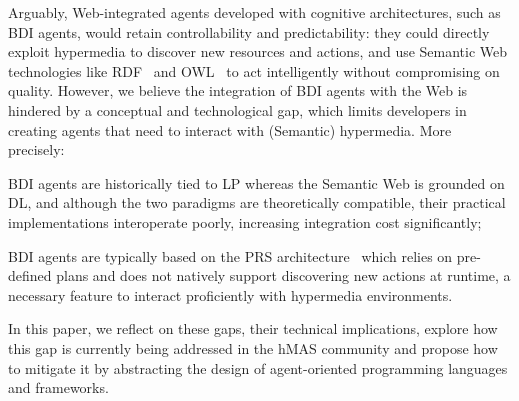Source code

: \documentclass[
]{ceurart}
\begin{document}
Arguably,
Web-integrated agents developed with cognitive architectures,
such as \ac{BDI} agents,
would retain controllability and predictability:
they could directly exploit hypermedia to discover new resources and actions,
and use Semantic Web technologies like \ac{RDF}~\cite{RDF_Concepts_W3C:14} and \ac{OWL}~\cite{OWL_Syntax_W3C:12}
to act intelligently without compromising on quality.
%
However,
we believe
the integration of \ac{BDI} agents with the Web
is hindered by a conceptual and technological gap,
which limits developers in creating agents that need to interact with (Semantic) hypermedia.
%
More precisely:
\begin{enumerate*}[label=\textbf{(G\arabic*)}]
  \item\label{gap:logic}
  \ac{BDI} agents are historically tied to \ac{LP}
  whereas the Semantic Web is grounded on \ac{DL},
  and although the two paradigms are theoretically compatible,
  their practical implementations interoperate poorly,
  increasing integration cost significantly;

  \item\label{gap:open-world}
  \ac{BDI} agents are typically based on the \ac{PRS} architecture~\cite{georgeff1986pieee}
  which relies on pre-defined plans and does not natively support discovering new actions at runtime,
  a necessary feature to interact proficiently with hypermedia environments.
\end{enumerate*}

In this paper,
we reflect on these gaps,
their technical implications, %
explore how this gap is currently being addressed in the \ac{hMAS} community and
propose how to mitigate it by abstracting the design of agent-oriented programming languages and frameworks.
\end{document}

════════

- [Task objective]
Repeat the records above verbatim, dropping the pictures.

- [Written answer]
Source code

: \documentclass[
]{ceurart}
\begin{document}
Arguably,
Web-integrated agents developed with cognitive architectures,
such as \ac{BDI} agents,
would retain controllability and predictability:
they could directly exploit hypermedia to discover new resources and actions,
and use Semantic Web technologies like \ac{RDF}~\cite{RDF_Concepts_W3C:14} and \ac{OWL}~\cite{OWL_Syntax_W3C:12}
to act intelligently without compromising on quality.
%
However,
we believe
the integration of \ac{BDI} agents with the Web
is hindered by a conceptual and technological gap,
which limits developers in creating agents that need to interact with (Semantic) hypermedia.
%
More precisely:
\begin{enumerate*}[label=\textbf{(G\arabic*)}]
  \item\label{gap:logic}
  \ac{BDI} agents are historically tied to \ac{LP}
  whereas the Semantic Web is grounded on \ac{DL},
  and although the two paradigms are theoretically compatible,
  their practical implementations interoperate poorly,
  increasing integration cost significantly;

  \item\label{gap:open-world}
  \ac{BDI} agents are typically based on the \ac{PRS} architecture~\cite{georgeff1986pieee}
  which relies on pre-defined plans and does not natively support discovering new actions at runtime,
  a necessary feature to interact proficiently with hypermedia environments.
\end{enumerate*}

In this paper,
we reflect on these gaps,
their technical implications, %
explore how this gap is currently being addressed in the \ac{hMAS} community and
propose how to mitigate it by abstracting the design of agent-oriented programming languages and frameworks.
\end{document}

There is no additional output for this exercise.